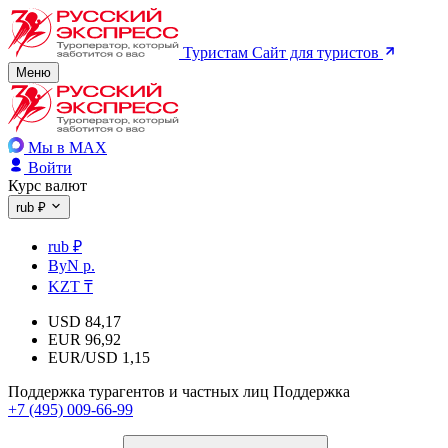
Туристам
Сайт для туристов
Меню
Мы в MAX
Войти
Курс валют
rub ₽
rub ₽
ByN р.
KZT ₸
USD
84,17
EUR
96,92
EUR/USD
1,15
Поддержка турагентов и частных лиц
Поддержка
+7 (495) 009-66-99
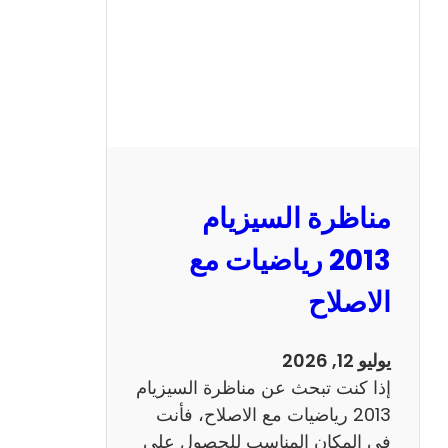
ل
س
ي
ز
ي
ا
م
2
مناظرة السيزيام
0
1
2013 رياضيات مع
3
الاصلاح
ا
ن
ج
يوليو 12, 2026
ل
إذا كنت تبحث عن مناظرة السيزيام
ي
2013 رياضيات مع الاصلاح، فأنت
ز
في المكان المناسب للحصول على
_ _ _
Sajikan setiap baris teks dari seluruh catatan di atas sebagai tabel Markdown dengan kolom "No" untuk nomor urut dan "Baris" untuk isi baris, tanpa menyertakan baris kosong. Gambar jangan dimasukkan ke dalam jawaban.

#### JAWABAN YANG DIHARAPKAN:
| No | Baris |
|---|---|
| 1 | Туристам |
| 2 | Сайт для туристов |
| 3 | Меню |
| 4 | Мы в MAX |
| 5 | Войти |
| 6 | Курс валют |
| 7 | rub ₽ |
| 8 | rub ₽ |
| 9 | ByN р. |
| 10 | KZT ₸ |
| 11 | USD |
| 12 | 84,17 |
| 13 | EUR |
| 14 | 96,92 |
| 15 | EUR/USD |
| 16 | 1,15 |
| 17 | Поддержка турагентов и частных лиц |
| 18 | Поддержка |
| 19 | +7 (495) 009-66-99 |
| 20 | ل |
| 21 | س |
| 22 | ي |
| 23 | ز |
| 24 | ي |
| 25 | ا |
| 26 | م |
| 27 | 2 |
| 28 | مناظرة السيزيام |
| 29 | 0 |
| 30 | 1 |
| 31 | 2013 رياضيات مع |
| 32 | 3 |
| 33 | الاصلاح |
| 34 | ا |
| 35 | ن |
| 36 | ج |
| 37 | يوليو 12, 2026 |
| 38 | ل |
| 39 | إذا كنت تبحث عن مناظرة السيزيام |
| 40 | ي |
| 41 | 2013 رياضيات مع الاصلاح، فأنت |
| 42 | ز |
| 43 | في المكان المناسب للحصول على |